(Source data)
[Start of Attachment]

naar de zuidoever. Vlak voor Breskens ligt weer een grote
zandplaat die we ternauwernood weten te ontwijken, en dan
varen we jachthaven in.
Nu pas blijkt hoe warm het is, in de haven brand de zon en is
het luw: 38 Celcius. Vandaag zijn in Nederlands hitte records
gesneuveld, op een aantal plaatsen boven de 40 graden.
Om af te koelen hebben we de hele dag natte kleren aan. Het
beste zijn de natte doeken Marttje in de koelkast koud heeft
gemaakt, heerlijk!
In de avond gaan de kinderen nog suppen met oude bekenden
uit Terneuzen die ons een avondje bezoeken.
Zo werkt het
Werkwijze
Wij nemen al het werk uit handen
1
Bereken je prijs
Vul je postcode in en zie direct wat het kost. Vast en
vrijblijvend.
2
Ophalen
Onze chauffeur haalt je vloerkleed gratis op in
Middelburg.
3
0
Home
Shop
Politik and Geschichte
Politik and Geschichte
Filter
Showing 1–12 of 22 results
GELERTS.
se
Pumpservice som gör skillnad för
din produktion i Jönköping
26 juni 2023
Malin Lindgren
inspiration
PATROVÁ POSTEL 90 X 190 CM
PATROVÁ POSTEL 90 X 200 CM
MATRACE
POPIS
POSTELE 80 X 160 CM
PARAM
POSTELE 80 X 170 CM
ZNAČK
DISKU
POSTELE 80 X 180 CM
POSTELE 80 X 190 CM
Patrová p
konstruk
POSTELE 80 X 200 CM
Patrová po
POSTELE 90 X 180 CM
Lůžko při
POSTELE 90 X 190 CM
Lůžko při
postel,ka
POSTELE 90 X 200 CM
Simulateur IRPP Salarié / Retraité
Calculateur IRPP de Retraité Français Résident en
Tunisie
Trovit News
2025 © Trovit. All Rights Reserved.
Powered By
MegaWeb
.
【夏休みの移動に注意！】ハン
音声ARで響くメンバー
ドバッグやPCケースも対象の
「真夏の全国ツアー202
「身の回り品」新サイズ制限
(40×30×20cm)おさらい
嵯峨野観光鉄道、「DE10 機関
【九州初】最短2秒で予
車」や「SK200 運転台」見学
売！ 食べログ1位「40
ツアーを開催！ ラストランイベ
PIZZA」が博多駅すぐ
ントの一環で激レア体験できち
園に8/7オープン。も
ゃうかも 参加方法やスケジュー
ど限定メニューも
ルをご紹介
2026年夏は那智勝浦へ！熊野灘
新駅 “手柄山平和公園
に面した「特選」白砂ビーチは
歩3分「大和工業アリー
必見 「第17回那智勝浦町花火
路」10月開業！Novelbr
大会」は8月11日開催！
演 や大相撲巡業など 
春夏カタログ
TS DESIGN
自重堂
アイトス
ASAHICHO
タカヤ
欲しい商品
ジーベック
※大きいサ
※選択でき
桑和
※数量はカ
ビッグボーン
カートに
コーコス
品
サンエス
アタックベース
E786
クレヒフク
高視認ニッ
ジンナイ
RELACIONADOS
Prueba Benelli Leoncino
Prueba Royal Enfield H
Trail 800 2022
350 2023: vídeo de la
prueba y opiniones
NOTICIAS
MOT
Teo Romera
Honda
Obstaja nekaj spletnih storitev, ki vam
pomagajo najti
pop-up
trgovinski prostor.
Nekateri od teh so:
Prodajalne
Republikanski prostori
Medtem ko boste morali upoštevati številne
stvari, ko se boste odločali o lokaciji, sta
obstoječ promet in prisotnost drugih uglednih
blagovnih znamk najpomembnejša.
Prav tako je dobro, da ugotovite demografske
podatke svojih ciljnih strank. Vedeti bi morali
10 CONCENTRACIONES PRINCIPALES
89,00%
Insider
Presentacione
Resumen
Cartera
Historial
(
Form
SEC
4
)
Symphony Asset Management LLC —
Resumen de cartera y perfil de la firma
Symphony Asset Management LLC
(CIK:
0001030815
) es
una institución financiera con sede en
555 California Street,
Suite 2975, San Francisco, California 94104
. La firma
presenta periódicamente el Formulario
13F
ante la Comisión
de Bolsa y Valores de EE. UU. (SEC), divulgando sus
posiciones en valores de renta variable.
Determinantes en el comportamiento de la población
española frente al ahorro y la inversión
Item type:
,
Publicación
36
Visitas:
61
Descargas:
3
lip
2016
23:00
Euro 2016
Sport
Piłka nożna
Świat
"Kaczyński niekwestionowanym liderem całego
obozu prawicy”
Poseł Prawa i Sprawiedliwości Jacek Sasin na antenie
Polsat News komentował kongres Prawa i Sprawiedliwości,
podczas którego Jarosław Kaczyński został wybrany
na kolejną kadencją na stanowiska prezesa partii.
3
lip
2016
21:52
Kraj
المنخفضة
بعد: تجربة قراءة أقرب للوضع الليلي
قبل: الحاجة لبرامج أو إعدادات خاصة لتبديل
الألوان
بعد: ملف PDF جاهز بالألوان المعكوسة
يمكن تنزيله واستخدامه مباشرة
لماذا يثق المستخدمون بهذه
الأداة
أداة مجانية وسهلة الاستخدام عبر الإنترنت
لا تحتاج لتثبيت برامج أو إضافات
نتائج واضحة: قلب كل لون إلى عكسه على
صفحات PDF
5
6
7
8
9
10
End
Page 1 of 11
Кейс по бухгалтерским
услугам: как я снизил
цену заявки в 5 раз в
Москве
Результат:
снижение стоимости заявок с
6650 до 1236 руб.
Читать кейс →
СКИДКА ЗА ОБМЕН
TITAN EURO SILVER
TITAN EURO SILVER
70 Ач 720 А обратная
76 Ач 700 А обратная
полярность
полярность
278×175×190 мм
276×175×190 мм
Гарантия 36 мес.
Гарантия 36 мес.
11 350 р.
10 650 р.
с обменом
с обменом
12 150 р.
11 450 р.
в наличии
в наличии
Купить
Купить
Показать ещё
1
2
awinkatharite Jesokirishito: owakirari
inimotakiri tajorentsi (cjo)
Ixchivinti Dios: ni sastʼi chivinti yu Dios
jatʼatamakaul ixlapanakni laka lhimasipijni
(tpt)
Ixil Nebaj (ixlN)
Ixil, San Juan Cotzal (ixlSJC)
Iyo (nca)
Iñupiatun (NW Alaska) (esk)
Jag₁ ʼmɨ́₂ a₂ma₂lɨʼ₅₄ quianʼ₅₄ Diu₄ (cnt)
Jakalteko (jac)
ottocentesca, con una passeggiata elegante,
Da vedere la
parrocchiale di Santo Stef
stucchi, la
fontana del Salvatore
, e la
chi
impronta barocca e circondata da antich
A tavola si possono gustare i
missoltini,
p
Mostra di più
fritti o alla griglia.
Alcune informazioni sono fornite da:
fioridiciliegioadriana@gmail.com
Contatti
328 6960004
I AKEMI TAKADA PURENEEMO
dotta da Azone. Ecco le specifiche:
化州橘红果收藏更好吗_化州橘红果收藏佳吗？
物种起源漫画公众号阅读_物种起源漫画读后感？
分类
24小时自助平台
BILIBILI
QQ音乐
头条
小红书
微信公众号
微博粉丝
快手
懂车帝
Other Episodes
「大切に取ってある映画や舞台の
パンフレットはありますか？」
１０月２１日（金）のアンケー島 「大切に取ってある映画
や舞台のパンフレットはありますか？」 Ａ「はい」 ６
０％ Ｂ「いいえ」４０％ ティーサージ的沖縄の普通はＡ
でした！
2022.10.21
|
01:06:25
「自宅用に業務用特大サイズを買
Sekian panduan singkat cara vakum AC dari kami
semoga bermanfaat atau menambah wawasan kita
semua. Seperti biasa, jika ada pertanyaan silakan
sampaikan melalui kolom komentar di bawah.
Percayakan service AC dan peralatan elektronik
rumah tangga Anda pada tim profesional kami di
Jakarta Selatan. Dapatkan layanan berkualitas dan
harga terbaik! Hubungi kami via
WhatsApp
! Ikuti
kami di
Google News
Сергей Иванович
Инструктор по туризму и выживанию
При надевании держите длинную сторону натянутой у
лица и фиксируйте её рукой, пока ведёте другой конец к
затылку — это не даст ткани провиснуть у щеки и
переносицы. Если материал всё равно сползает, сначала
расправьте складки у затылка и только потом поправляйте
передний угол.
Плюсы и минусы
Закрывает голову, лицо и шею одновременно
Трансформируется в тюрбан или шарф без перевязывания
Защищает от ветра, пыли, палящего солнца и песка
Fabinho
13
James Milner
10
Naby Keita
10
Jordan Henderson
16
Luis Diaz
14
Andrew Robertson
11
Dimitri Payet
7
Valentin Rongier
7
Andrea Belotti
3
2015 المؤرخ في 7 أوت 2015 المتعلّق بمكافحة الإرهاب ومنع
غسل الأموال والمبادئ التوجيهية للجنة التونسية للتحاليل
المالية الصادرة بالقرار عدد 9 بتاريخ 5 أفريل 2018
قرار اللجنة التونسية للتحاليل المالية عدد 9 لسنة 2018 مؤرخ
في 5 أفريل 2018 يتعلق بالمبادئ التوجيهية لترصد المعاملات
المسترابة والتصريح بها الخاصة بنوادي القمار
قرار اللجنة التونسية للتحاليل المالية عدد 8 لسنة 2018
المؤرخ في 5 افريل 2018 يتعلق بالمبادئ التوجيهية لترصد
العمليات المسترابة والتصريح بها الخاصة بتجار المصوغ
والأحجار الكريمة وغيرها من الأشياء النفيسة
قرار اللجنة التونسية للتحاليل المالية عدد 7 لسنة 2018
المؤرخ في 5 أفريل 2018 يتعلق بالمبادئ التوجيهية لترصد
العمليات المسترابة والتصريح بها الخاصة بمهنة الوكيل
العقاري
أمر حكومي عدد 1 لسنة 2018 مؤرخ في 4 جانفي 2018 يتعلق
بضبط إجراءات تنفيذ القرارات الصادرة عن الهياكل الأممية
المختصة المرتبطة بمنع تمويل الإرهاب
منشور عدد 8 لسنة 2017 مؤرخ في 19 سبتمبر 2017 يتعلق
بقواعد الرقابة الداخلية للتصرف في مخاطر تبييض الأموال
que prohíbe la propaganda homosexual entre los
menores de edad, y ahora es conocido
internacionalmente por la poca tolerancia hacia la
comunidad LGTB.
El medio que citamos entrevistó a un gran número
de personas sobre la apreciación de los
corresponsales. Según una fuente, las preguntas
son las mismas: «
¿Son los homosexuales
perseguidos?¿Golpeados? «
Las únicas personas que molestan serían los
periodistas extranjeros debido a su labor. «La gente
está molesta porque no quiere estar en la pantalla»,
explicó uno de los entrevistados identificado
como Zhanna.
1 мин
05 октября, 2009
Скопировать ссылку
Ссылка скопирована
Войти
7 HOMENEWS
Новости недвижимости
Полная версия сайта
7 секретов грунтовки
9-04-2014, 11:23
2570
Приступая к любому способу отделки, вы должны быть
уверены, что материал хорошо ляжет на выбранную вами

[End of Attachment]

# WORK TO COMPLETE
Copy out the lines from the start of the records through the line containing "het luw: 38", including that line.

# WRITTEN RESPONSE
naar de zuidoever. Vlak voor Breskens ligt weer een grote
zandplaat die we ternauwernood weten te ontwijken, en dan
varen we jachthaven in.
Nu pas blijkt hoe warm het is, in de haven brand de zon en is
het luw: 38 Celcius. Vandaag zijn in Nederlands hitte records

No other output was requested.